**Text segment**.
=== Begin Enclosure ===

If you’re looking for a lakeside brewery and restaurant hotspot check out the Amsterdam BrewHouse. It’s a staggering 14,000-square foot restaurant that seats over 500 guests. So it’s not a place that you particularly need to book ahead. But it does indeed get busy. We indulged in a calorie-heavy lunchtime, building up our reserves for a frantic first day in Toronto. We made good measure of the drinks with a tasting flight, and ordered the lemon chicken schnitzel, buffalo cauliflower and brisket cheese burger. The schnitzel was my favourite here, and also the favourite of the many schnitzels I have entertained. It’s an ultra-crisp coating with sour notes and a good serve of vegetables underneath. The burger and cauliflower were also decent, slightly salty and slightly tangy, in that order. Amsterdam BrewHouse is handy spot with good views on a clear day, so a most worthy drinking hub despite a touristy locale.
The buffalo cauliflower ($12) was our side dish, and it provided a nice alternative to the usual fried options you get in bar-type places. I still got fries though. The cauliflower florets are beer battered and served in a buffalo sauce with a dill house dressing for contrast (and cooling). I’m sometimes a fan of the buffalo sauce, but here it gets just a bit too zesty for my tastes. Joey was a fan. The cauliflower was plenty nice though.
The lemon chicken schnitzel ($19) was the winner for the day, with a house-made “spent grain” breading. The crumb is quite something special. The schnitzel is served atop of a bed of fingerling potatoes, sautéed rapini, grilled lemon and capers. Most of this was eaten right up my friend Joey, and it’s one you’d also be hesitant to share too. The approach of the schnitzel is an indulgent and modern one, which is a welcome departure from the usual (dare I say) bland(er) schnitzels you get in more authentic places. It’s a good sized serve here, though most of Amsterdam BrewHouse is a bit pricey given the location.

=== End Enclosure ===

**Brief**. Reproduce the Amsterdam BrewHouse review above word for word, from "The buffalo cauliflower" to "plenty nice though.".

**Supplied material**.
=== Begin Enclosure ===

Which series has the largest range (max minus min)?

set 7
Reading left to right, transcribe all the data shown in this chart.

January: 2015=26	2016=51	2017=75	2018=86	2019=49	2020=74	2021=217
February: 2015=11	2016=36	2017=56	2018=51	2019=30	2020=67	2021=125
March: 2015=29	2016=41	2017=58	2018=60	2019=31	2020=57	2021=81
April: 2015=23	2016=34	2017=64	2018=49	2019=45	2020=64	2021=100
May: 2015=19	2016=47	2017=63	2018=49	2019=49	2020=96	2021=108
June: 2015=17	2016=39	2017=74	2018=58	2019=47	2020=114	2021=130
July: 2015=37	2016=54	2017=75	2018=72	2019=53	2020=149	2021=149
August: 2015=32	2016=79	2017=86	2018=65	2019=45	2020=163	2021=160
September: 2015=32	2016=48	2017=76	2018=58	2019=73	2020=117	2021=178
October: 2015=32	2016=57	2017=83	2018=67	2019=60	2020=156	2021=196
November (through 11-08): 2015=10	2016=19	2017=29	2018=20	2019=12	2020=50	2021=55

=== End Enclosure ===

**Solution for this problem**.
The buffalo cauliflower ($12) was our side dish, and it provided a nice alternative to the usual fried options you get in bar-type places. I still got fries though. The cauliflower florets are beer battered and served in a buffalo sauce with a dill house dressing for contrast (and cooling). I’m sometimes a fan of the buffalo sauce, but here it gets just a bit too zesty for my tastes. Joey was a fan. The cauliflower was plenty nice though.